Drama! Union Berlin fehlte ein Tor in Bochum, um in die Bundesliga aufzusteigen. Fan Ingo Petz war dabei – und hat gelitten. Dabei sieht er einen möglichen Aufstieg auch skeptisch.
86. Minute. Joshua Mees fällt die Eckball-Hereingabe vor die Füße, er zieht ab, Bochums Torhüter Riemann ist noch am Ball, kann ihn aber nicht halten. Tor! 2:2. Auf den Tribünen fliegt das Bier in die Luft, Jubel, Geschrei, Umarmungen. Manche stehen einfach nur, irgendwie fassungslos.
Dann wieder: „Eisern Union! Eisern Union! Eisern Union!“
In Dresden liegt Paderborn bereits 1:3 zurück. Dem 1. FC Union Berlin fehlt ein verdammtes Tor zum direkten Aufstieg in die Bundesliga. Es wird nicht fallen. Aber in den verbleibenden neun Minuten des Spiels jagt eine Mischung aus Adrenalin, Tränendruck, Bildersturm, Hoffnung, Stolz, Freude, Bibbern und Zittern durch meinen erschöpften Geist und Körper, die ich wohl nie, niemals vergessen werde.
„Gib niemals auf und glaub an dich“
Nach dem Abpfiff macht sich für kurze Zeit Erschöpfung und Fassungslosigkeit breit, bei allen: bei den über 5000 mitgereisten Unionern, auf dem Rasen. Unser Torwart Rafal Gikiewicz sitzt auf dem Rasen. Und man ahnt es: Er heult. Es ist ein Moment, in dem klar ist, dass man Zeuge eines Beinahe-Wunders geworden ist. „Aber Wunder von Bochum. Dit klingt doch ooch irgendwie scheiße“, raunt einer. Also kein Wunder, aber Relegation, gegen den VfB Stuttgart.
Dann wieder Gesang, so laut, dass man ihn im 500 Kilometer entfernten Köpenick hören kann. „Gib niemals auf und glaub an dich. Dann kann der Sieg nur dir gehören!“ Es ist auch das erste, was ich in meinem Kopf höre, als ich heute morgen aufwache.

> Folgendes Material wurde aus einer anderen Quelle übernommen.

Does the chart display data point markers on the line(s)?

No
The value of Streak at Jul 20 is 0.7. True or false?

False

Union-Berlin-Fans in Bochum
Ich bin ja kein Ur-Unioner, sondern einer dieser Zugezogenen, dazu ein Wessi, der nach Umwegen über das Rheinland, Belarus, Aserbaidschan und Neuseeland in Berlin landete – und dann zu Union kam. Zu einer Zeit, als durch die Alte Försterei noch der Geruch der Nostalgie waberte, der Verein mit sich rang, um wieder auf die Beine zu kommen. Mich packte von Anfang an diese Sturheit und Überzeugung, mit der die Unioner ihre Mannschaft besangen, auch wenn sie mies spielte, was zu jener Zeit sehr häufig vorkam.
Mir gefiel diese Selbstironie, die sich durch die Gesänge und durch das Selbstverständnis zog, und die Aufopferungsbereitschaft und die Hingabe, mit der Union gelebt wurde. Das entsprach meinem Gefühl der Freiheit, Melancholie und der Selbstbestimmtheit, und meiner Herkunft aus einem Arbeiterhaushalt.

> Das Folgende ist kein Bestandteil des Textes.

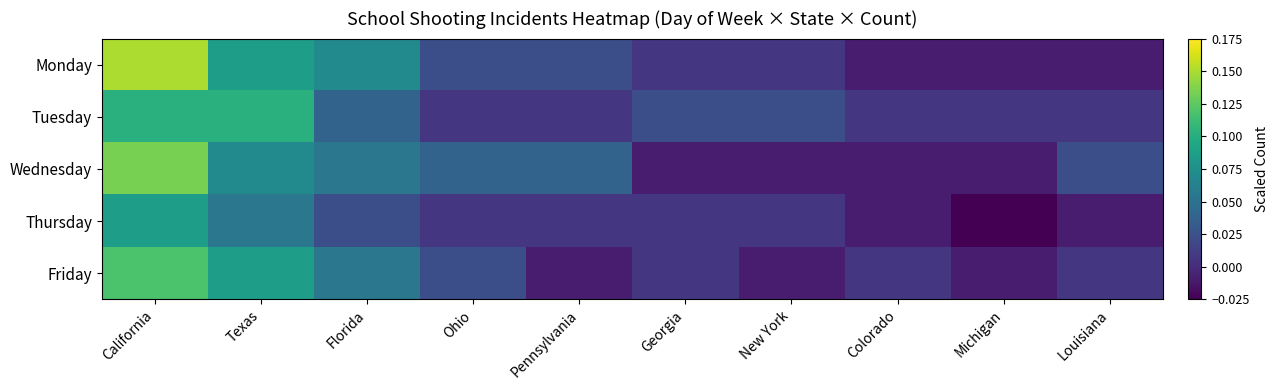

At which category is the sum across all series the highest?

California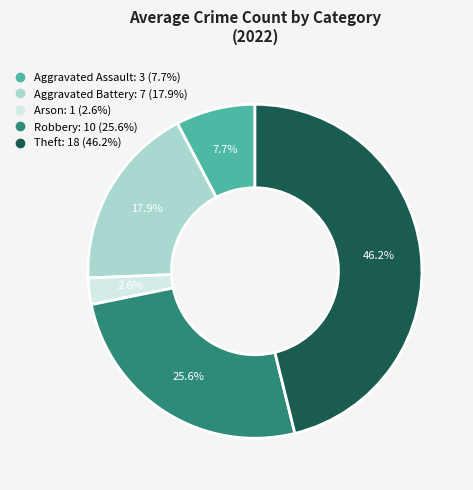

Is there a majority slice in this chart?

No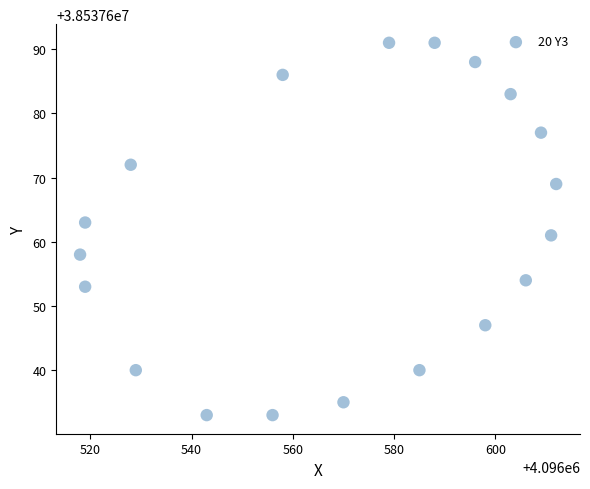

What is the range of X values (max minus min)?

94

Am Anfang lebte ich noch ein doppeltes Fanleben, zusammen mit dem Verein, bei dem ich als Fan sozialisiert wurde, von dem ich mich aber aus verschiedenen Gründen über die Jahre schon entfremdet hatte; über die Zeit aber, mit der Mitgliedschaft, mit der ersten Dauerkarte, mit all den Auswärtsfahrten, mit einem Fankultur-Projekt, was ich mit einem Kumpel gründete, obsiegte der Eiserne Virus. Es ist eine Selbstverständlichkeit, dass man sich das Unioner-Sein erarbeiten und erkämpfen muss. Integration bekommt man nicht geschenkt.